Your goal: Your task is to copy every line of the entries that contains "along".

(Collected data)
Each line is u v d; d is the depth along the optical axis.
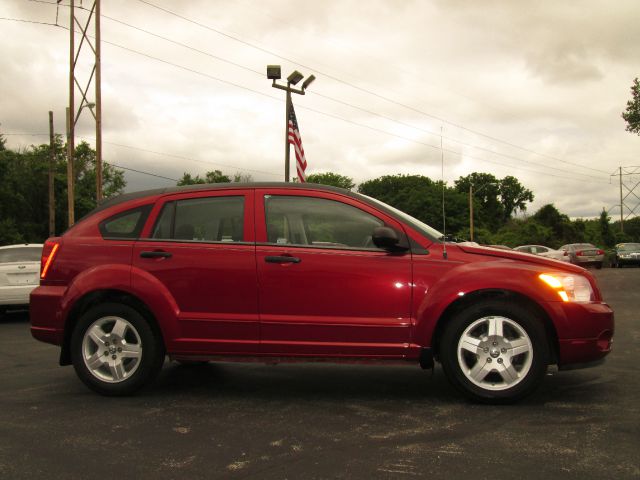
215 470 3.30
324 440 3.81
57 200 46.47
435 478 3.16
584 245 35.12
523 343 4.57
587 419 4.23
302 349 4.79
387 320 4.71
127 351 4.96
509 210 107.69
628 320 9.97
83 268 5.08
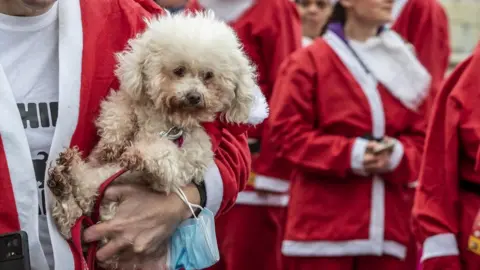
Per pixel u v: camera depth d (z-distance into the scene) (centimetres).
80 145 274
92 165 275
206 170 285
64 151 266
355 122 494
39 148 270
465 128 376
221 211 299
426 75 507
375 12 498
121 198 273
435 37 675
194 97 271
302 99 501
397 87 498
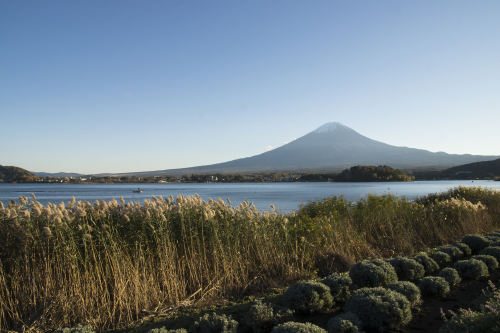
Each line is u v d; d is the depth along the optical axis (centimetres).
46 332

Response area:
Each line is u v d; d is the depth along the optical axis.
Each line is u v d; d is the depth along the optical axis (centimetres).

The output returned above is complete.